[[ Data supplied, beginning ]]
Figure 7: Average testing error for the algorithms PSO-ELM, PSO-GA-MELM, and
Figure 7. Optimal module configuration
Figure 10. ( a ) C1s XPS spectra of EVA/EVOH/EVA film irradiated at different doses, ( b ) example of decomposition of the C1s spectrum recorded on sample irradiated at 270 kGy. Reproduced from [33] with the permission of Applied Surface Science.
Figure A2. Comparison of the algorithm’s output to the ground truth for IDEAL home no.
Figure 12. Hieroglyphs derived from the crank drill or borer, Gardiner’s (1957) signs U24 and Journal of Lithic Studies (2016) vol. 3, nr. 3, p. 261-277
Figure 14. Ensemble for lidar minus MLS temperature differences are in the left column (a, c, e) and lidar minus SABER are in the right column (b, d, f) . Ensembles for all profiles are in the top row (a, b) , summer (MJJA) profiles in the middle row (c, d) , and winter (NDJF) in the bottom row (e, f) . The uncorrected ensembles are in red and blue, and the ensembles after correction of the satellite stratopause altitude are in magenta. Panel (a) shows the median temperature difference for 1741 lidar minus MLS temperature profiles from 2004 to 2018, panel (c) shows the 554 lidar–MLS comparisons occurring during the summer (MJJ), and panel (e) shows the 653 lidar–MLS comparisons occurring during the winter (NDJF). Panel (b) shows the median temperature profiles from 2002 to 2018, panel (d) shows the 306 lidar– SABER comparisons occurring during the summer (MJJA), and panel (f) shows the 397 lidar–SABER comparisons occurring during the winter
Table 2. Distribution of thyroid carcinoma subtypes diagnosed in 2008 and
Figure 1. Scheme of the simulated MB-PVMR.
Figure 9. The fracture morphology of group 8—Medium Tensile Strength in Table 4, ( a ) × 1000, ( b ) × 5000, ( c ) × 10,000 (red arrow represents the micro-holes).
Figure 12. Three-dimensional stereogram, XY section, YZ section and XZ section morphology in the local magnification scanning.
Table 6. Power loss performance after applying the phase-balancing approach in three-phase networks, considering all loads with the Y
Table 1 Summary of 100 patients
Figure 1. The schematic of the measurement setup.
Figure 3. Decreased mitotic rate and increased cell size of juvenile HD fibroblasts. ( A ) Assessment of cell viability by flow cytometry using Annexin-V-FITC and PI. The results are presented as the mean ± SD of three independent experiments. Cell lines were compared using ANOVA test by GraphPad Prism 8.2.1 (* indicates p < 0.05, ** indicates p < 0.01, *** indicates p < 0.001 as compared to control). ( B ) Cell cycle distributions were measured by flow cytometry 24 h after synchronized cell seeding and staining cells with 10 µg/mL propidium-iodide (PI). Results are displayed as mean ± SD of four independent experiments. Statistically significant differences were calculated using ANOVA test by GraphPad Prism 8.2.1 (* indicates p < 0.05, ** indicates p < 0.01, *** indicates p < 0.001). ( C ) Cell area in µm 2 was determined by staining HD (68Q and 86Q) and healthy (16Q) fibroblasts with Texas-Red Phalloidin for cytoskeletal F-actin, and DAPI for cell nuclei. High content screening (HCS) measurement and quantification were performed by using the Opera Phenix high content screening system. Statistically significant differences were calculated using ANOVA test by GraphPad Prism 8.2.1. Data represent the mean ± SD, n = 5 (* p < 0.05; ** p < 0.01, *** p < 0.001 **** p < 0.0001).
[[ Data supplied, end ]]
Task description:
Each of the records is to be repeated word for word.

Reply:
Figure 7: Average testing error for the algorithms PSO-ELM, PSO-GA-MELM, and
Figure 7. Optimal module configuration
Figure 10. ( a ) C1s XPS spectra of EVA/EVOH/EVA film irradiated at different doses, ( b ) example of decomposition of the C1s spectrum recorded on sample irradiated at 270 kGy. Reproduced from [33] with the permission of Applied Surface Science.
Figure A2. Comparison of the algorithm’s output to the ground truth for IDEAL home no.
Figure 12. Hieroglyphs derived from the crank drill or borer, Gardiner’s (1957) signs U24 and Journal of Lithic Studies (2016) vol. 3, nr. 3, p. 261-277
Figure 14. Ensemble for lidar minus MLS temperature differences are in the left column (a, c, e) and lidar minus SABER are in the right column (b, d, f) . Ensembles for all profiles are in the top row (a, b) , summer (MJJA) profiles in the middle row (c, d) , and winter (NDJF) in the bottom row (e, f) . The uncorrected ensembles are in red and blue, and the ensembles after correction of the satellite stratopause altitude are in magenta. Panel (a) shows the median temperature difference for 1741 lidar minus MLS temperature profiles from 2004 to 2018, panel (c) shows the 554 lidar–MLS comparisons occurring during the summer (MJJ), and panel (e) shows the 653 lidar–MLS comparisons occurring during the winter (NDJF). Panel (b) shows the median temperature profiles from 2002 to 2018, panel (d) shows the 306 lidar– SABER comparisons occurring during the summer (MJJA), and panel (f) shows the 397 lidar–SABER comparisons occurring during the winter
Table 2. Distribution of thyroid carcinoma subtypes diagnosed in 2008 and
Figure 1. Scheme of the simulated MB-PVMR.
Figure 9. The fracture morphology of group 8—Medium Tensile Strength in Table 4, ( a ) × 1000, ( b ) × 5000, ( c ) × 10,000 (red arrow represents the micro-holes).
Figure 12. Three-dimensional stereogram, XY section, YZ section and XZ section morphology in the local magnification scanning.
Table 6. Power loss performance after applying the phase-balancing approach in three-phase networks, considering all loads with the Y
Table 1 Summary of 100 patients
Figure 1. The schematic of the measurement setup.
Figure 3. Decreased mitotic rate and increased cell size of juvenile HD fibroblasts. ( A ) Assessment of cell viability by flow cytometry using Annexin-V-FITC and PI. The results are presented as the mean ± SD of three independent experiments. Cell lines were compared using ANOVA test by GraphPad Prism 8.2.1 (* indicates p < 0.05, ** indicates p < 0.01, *** indicates p < 0.001 as compared to control). ( B ) Cell cycle distributions were measured by flow cytometry 24 h after synchronized cell seeding and staining cells with 10 µg/mL propidium-iodide (PI). Results are displayed as mean ± SD of four independent experiments. Statistically significant differences were calculated using ANOVA test by GraphPad Prism 8.2.1 (* indicates p < 0.05, ** indicates p < 0.01, *** indicates p < 0.001). ( C ) Cell area in µm 2 was determined by staining HD (68Q and 86Q) and healthy (16Q) fibroblasts with Texas-Red Phalloidin for cytoskeletal F-actin, and DAPI for cell nuclei. High content screening (HCS) measurement and quantification were performed by using the Opera Phenix high content screening system. Statistically significant differences were calculated using ANOVA test by GraphPad Prism 8.2.1. Data represent the mean ± SD, n = 5 (* p < 0.05; ** p < 0.01, *** p < 0.001 **** p < 0.0001).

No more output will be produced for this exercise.